Style can also be expressed through structure. Some authors tell stories out of chronological order. Others may consistently use framing devices. Or maybe they’re known for including flashbacks throughout their stories.

It’s not unusual for young and new writers to ignore style. A fledgling storyteller often focuses on more concrete aspects of story, such as plot, character, and setting, along with other key elements like action, dialogue, and description. However, style is an important consideration, especially in literary fiction. In fact, style is one of the defining features of literary fiction, which is renowned for paying homage to the artistry of wordcraft. Some may even argue that the styling of prose and an author’s voice are more important than the crafting of story in literary fiction.

Mastering Literary Style

Style, voice, and tone work together to give an author’s work its unique flavor. Readers often form preferences for stories with a particular stylistic quality and tonality. Some readers don’t like dark stories and will only read stories with a light and casual vibe.

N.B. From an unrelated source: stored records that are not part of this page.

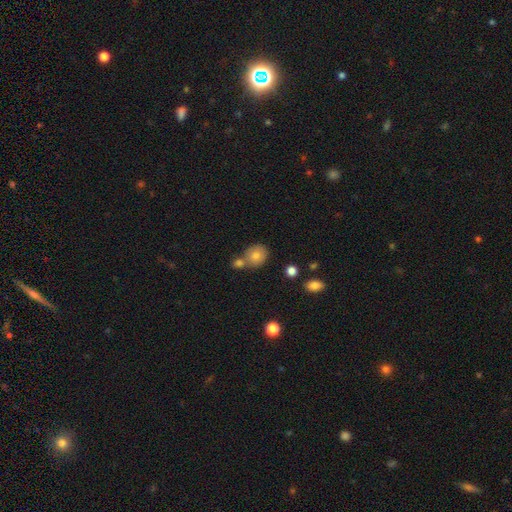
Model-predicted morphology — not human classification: Smooth or featured? Predicted: smooth (p=0.76). How rounded? Predicted: round (p=0.74). Merging? Predicted: none (p=0.55).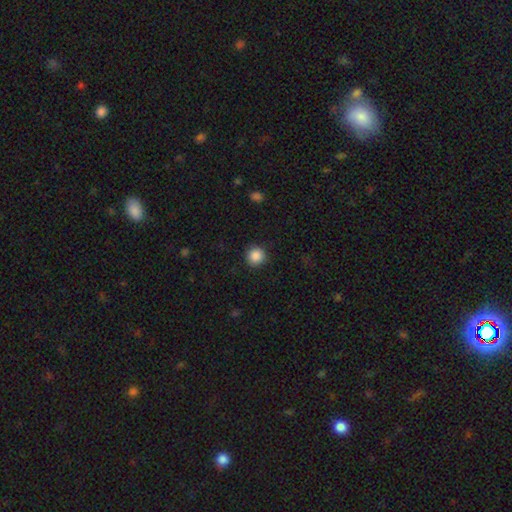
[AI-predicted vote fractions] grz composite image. It shows a smooth galaxy with no disk features (87%) that is round (95%). Merging: none (91%).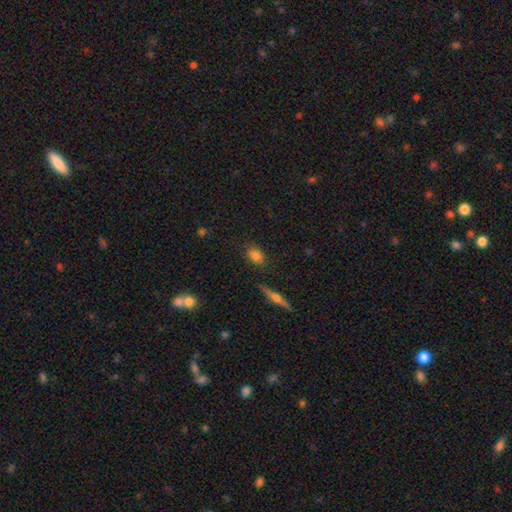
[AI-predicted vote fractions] Q: Smooth or featured?
A: smooth (76%); runner-up: featured or disk (13%)
Q: How rounded?
A: in between (61%); runner-up: round (35%)
Q: Merging?
A: none (81%); runner-up: minor disturbance (13%)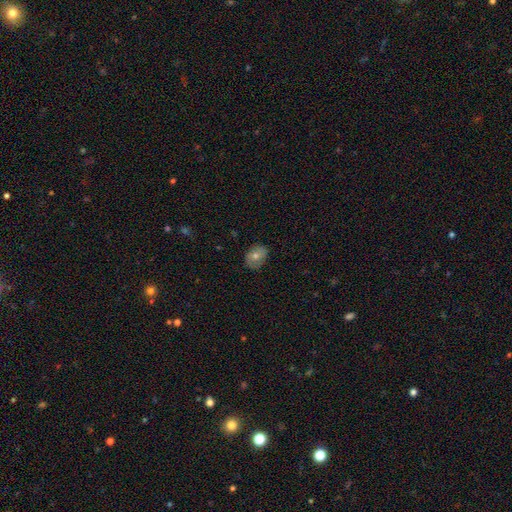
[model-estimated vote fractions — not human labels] Smooth or featured: smooth — 63% (featured or disk — 27%)
How rounded: in between — 63% (round — 36%)
Merging: none — 79% (minor disturbance — 17%)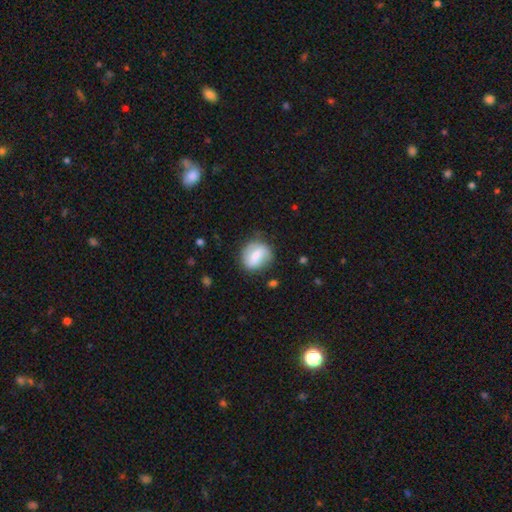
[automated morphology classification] This appears to be a smooth galaxy with no disk features (62%) that is round (58%). Merging: none (70%).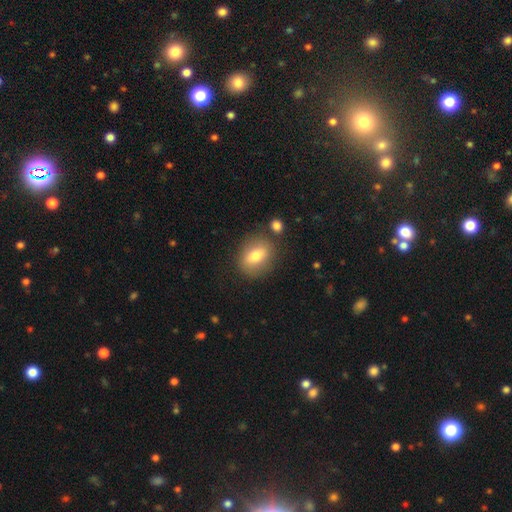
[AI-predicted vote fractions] This appears to be a smooth galaxy with no disk features (73%) that is in between round and cigar-shaped (64%). Merging: none (79%).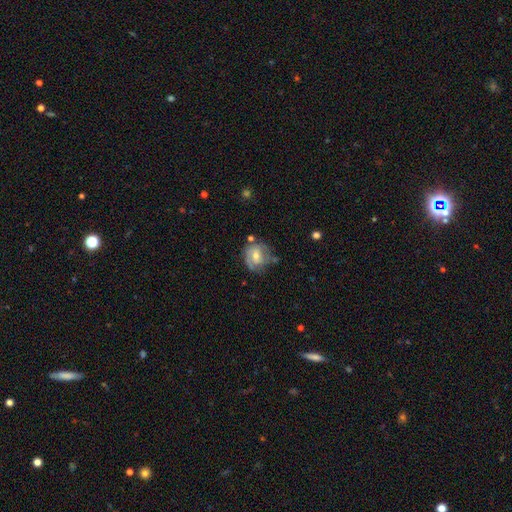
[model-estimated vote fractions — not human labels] The model was most divided on "bar": no: 53%, weak: 38%, strong: 9%. More confident: edge-on disk — no (97%); spiral arms — yes (79%); smooth or featured — featured or disk (60%); bulge size — moderate (57%); merging — none (54%).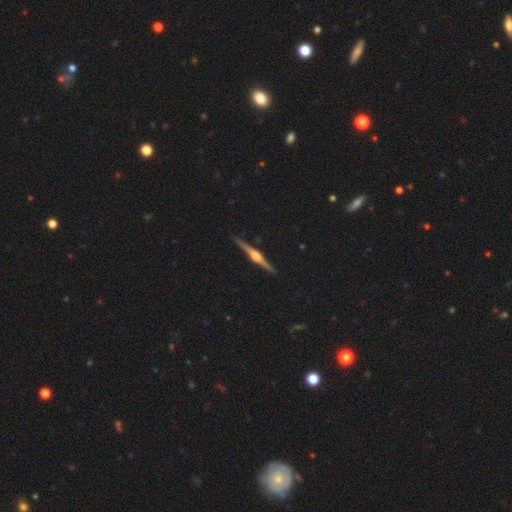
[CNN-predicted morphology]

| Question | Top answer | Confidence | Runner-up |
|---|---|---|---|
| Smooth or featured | featured or disk | 87% | smooth (8%) |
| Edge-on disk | yes | 99% | no (1%) |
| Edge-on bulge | rounded | 90% | boxy (8%) |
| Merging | none | 92% | minor disturbance (6%) |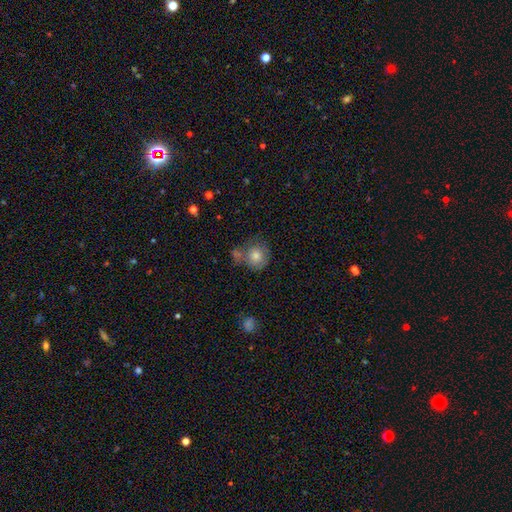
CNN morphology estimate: A smooth galaxy with no disk features (68%) that is round (88%).

Vote fractions:
- Smooth or featured? smooth: 68% / featured or disk: 20% / star or artifact: 12%
- How rounded? round: 88% / in between: 11% / cigar-shaped: 1%
- Merging? none: 58% / merger: 20% / minor disturbance: 16% / major disturbance: 7%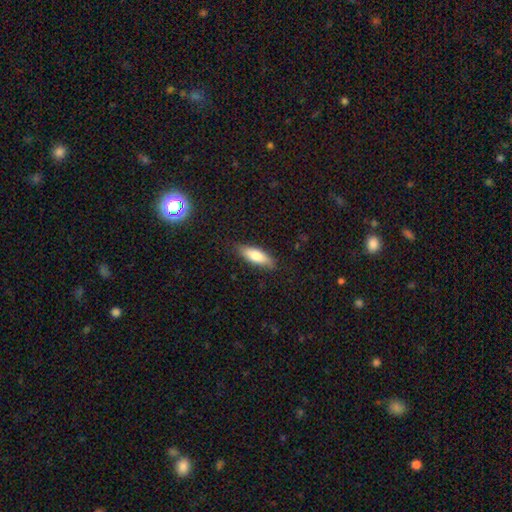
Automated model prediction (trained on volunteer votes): This is likely a smooth galaxy (75%). How rounded: possibly in between (58%). Merging: clearly none (84%).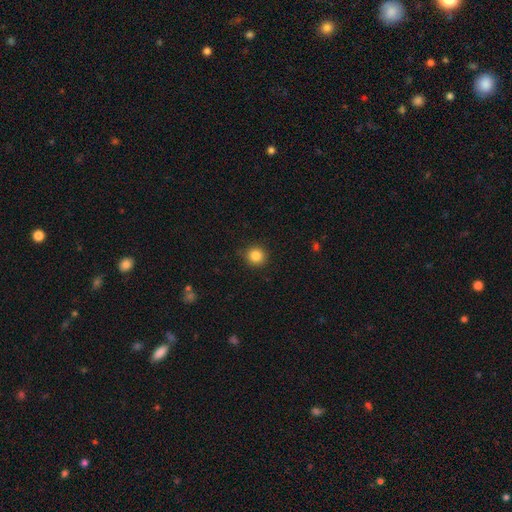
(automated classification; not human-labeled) Smooth or featured? smooth (84%)
How rounded? round (93%)
Merging? none (88%)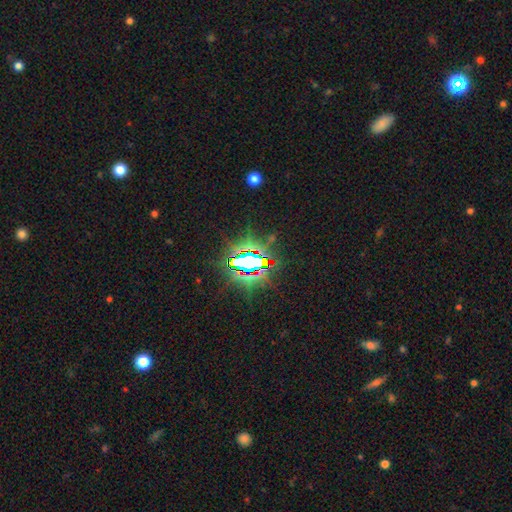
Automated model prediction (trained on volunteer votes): A star or artifact, not a galaxy (78%).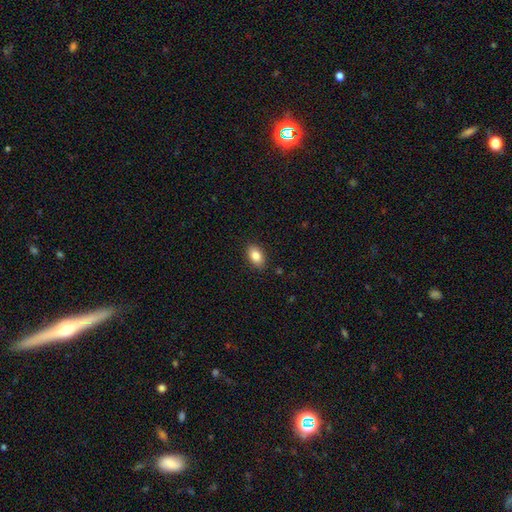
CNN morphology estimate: smooth-or-featured: smooth: 85% | star or artifact: 8% | featured or disk: 7%
  how-rounded: in between: 89% | round: 9% | cigar-shaped: 2%
  merging: none: 89% | minor disturbance: 8% | major disturbance: 2% | merger: 1%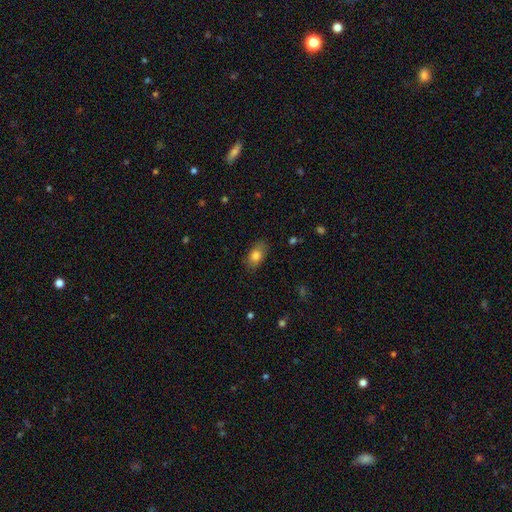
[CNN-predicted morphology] A smooth galaxy with no disk features (81%) that is in between round and cigar-shaped (87%). Merging: none (82%).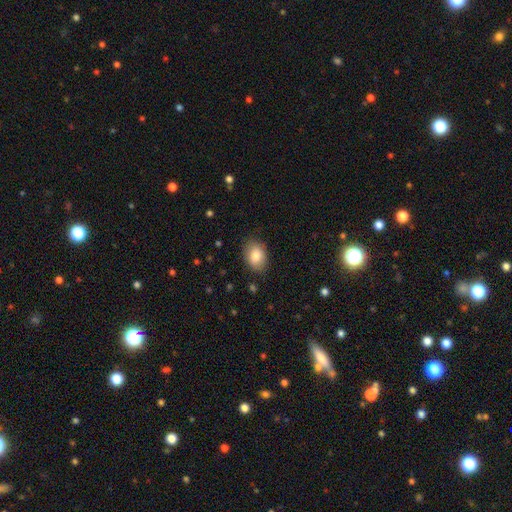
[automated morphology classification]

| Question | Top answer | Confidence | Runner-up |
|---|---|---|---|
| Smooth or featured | smooth | 83% | featured or disk (9%) |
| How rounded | in between | 77% | round (22%) |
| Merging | none | 84% | minor disturbance (12%) |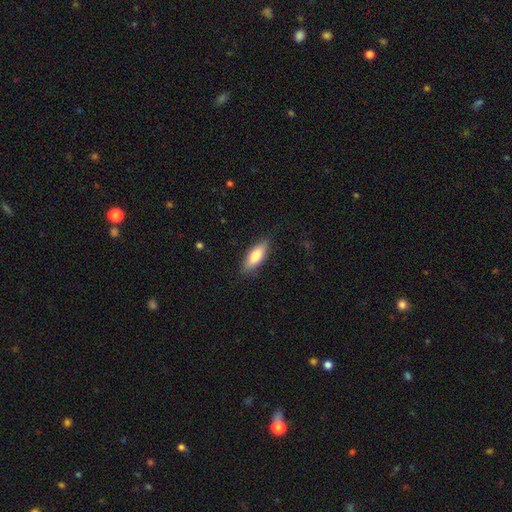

Some may prefer fast-paced stories that are focused on action and dialogue, while others like to explore the details of a story world with vivid description and exposition. There are readers who like texts packed with long, fancy words and readers who prefer to skim the text rather than check the dictionary every few paragraphs (or pages).

Many readers may not even be aware of their own stylistic preferences. They’ll scan the first few paragraphs and find something they like about the narrative voice (or something they don’t like), which informs their decision to buy and read the book, which is why literary style is an important element of storytelling.

Want to learn more about literary style? Pick up a copy of What’s the Story? Building Blocks for Fiction Writing.

15 thoughts on “Literary Style in Storytelling

  1. Jennie says:

    Thank you for posting this again, Karen.

    Liked by 1 person

    1. Jennie, thank you and I am so glad that you like it and I do too. Karen D. 🙂

      Liked by 1 person

      1. Jennie says:

        You are welcome, Karen. 🙂


  2. I think it is natural for newbies to focus on elements of story over Literary ones because just trying to learn to control the prose is pretty mentally consuming. However I also believe that the more reading one does, the more likely Literary styles imprint themselves on the subconscious, at times providing a nice template from which to launch those brand new stories…

    Liked by 2 people

    1. KC…you are so brilliant! I always learn so much from you! I am so fortunate to know you and be a friend. Karen D. 🙂

      Liked by 1 person

  3. Likewise, K.D…. the feeling is mutual!

    Liked by 1 person

    1. KC, Thank you!! Karen 🙂

      Liked by 1 person

  4. Anony Mole says:

    London + Heinlein + Steinbeck — or at least that’s my goal.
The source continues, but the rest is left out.